» **Aim of the exercise**: Copy every line of the listing below word for word, leaving out the pictures.

>>>>>

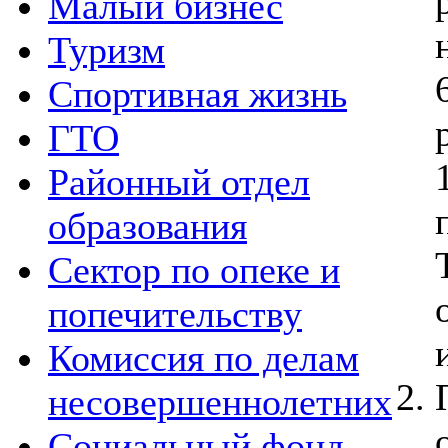
Малый бизнес
Туризм
Спортивная жизнь
ГТО
Районный отдел
образования
Сектор по опеке и
попечительству
Комиссия по делам
несовершеннолетних
Социальный фонд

<<<<<

» **Response to the exercise**:
Малый бизнес
Туризм
Спортивная жизнь
ГТО
Районный отдел
образования
Сектор по опеке и
попечительству
Комиссия по делам
несовершеннолетних
Социальный фонд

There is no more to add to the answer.